La situazione negli istituti penitenziari della Calabria torna al centro del dibattito dopo la denuncia dell’Uspp, che segnala un incremento significativo dei detenuti affetti da disturbi psichiatrici e le conseguenti criticità operative per il personale. A intervenire è il vicesegretario regionale Uspp Calabria, Walter Campagna, che evidenzia le difficoltà quotidiane nella gestione delle strutture e chiede un rafforzamento degli strumenti sanitari dedicati.

“Troppi detenuti psichiatrici, il carcere non può essere la risposta”

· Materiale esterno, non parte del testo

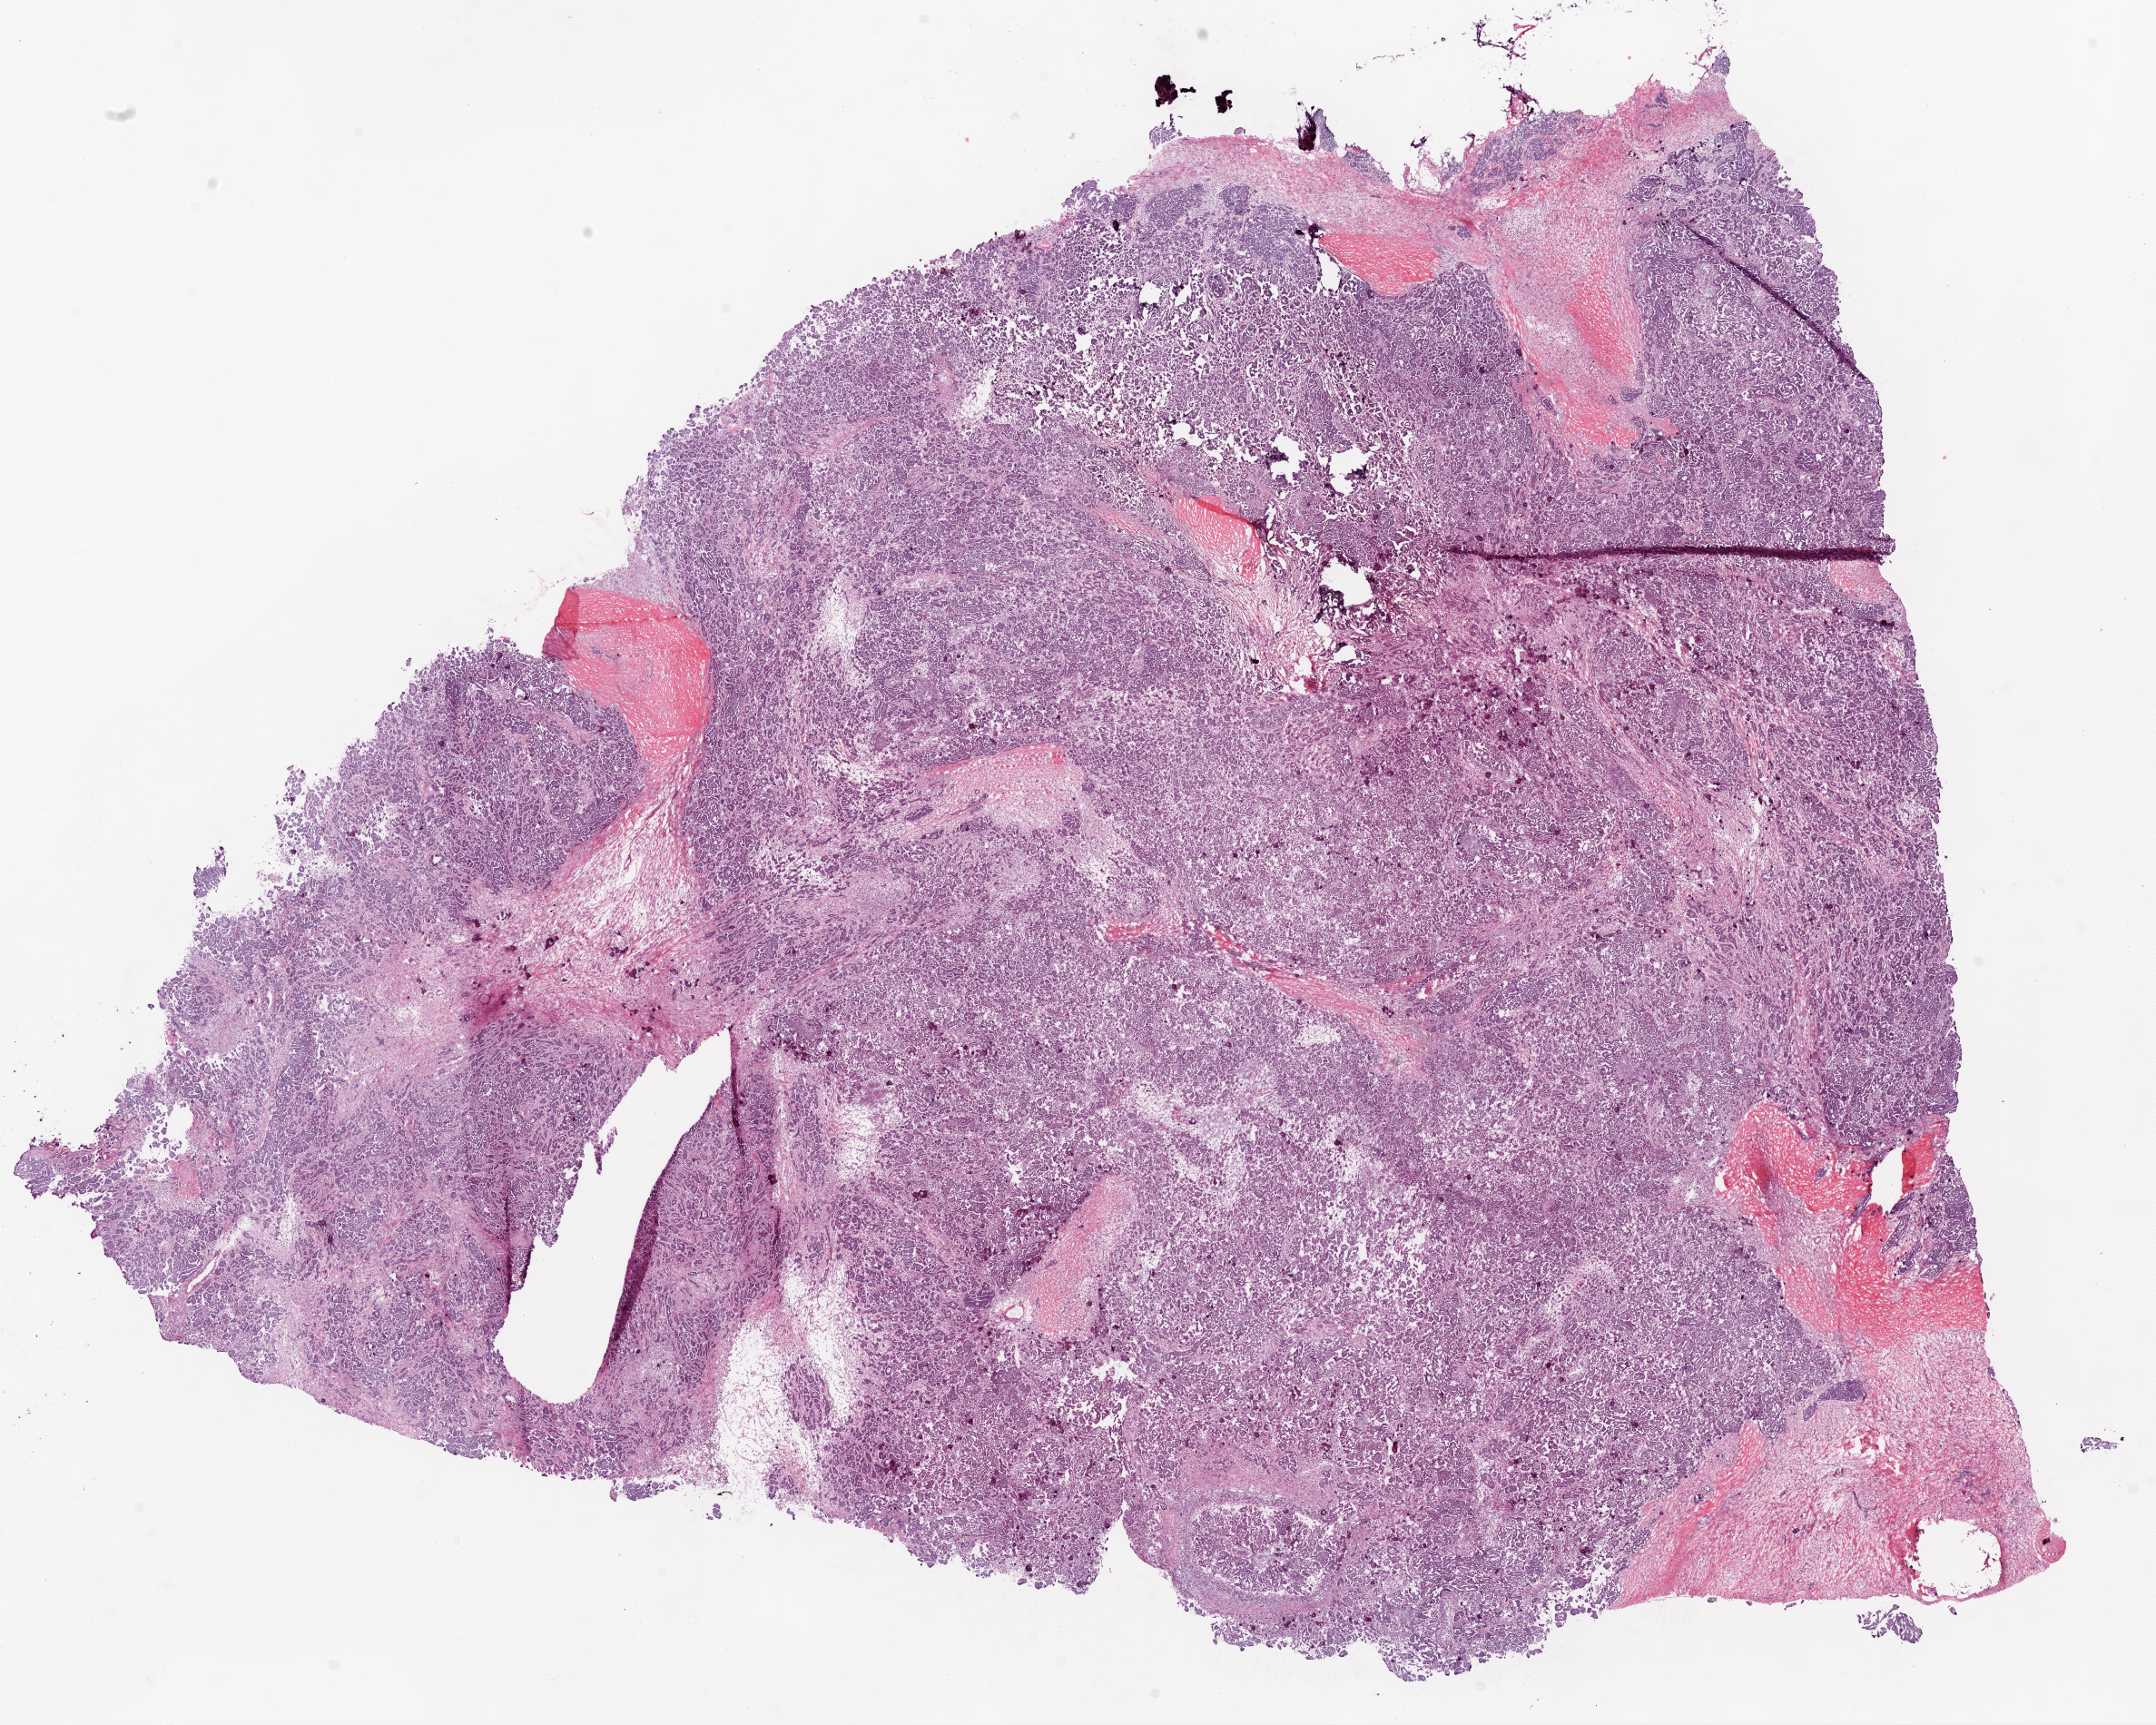
Whole-slide histology image, H&E-stained, low-resolution overview of the scanned area, about 19.1 x 15.2 mm (acquisition: 20x scan), frozen section from the bottom of the tissue portion, ovary, primary tumour sample. Female patient; age at initial diagnosis 36 years. Composition of this section per pathologist review: tumour cells 90%, tumour nuclei 95%.
Diagnosis: Serous cystadenocarcinoma, NOS.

Secondo Campagna, la presenza di detenuti con gravi fragilità psichiatriche è ormai strutturale e incide profondamente sull’organizzazione interna degli istituti. Il dirigente sindacale sottolinea come tali situazioni richiederebbero percorsi sanitari e assistenziali specifici, in grado di ridurre anche gli episodi critici all’interno delle carceri.

Carenza di personale sanitario e carico sulla Polizia penitenziaria

Un ulteriore elemento critico riguarda la mancanza di figure professionali specializzate. Medici, psichiatri, psicologi e operatori sanitari risultano insufficienti rispetto ai bisogni reali, con la conseguenza che gran parte della gestione ricade sul personale della Polizia penitenziaria. Una condizione che, secondo l’Uspp, costringe gli agenti a operare in contesti che esulano dalle loro competenze istituzionali, pur garantendo continuità operativa e sicurezza.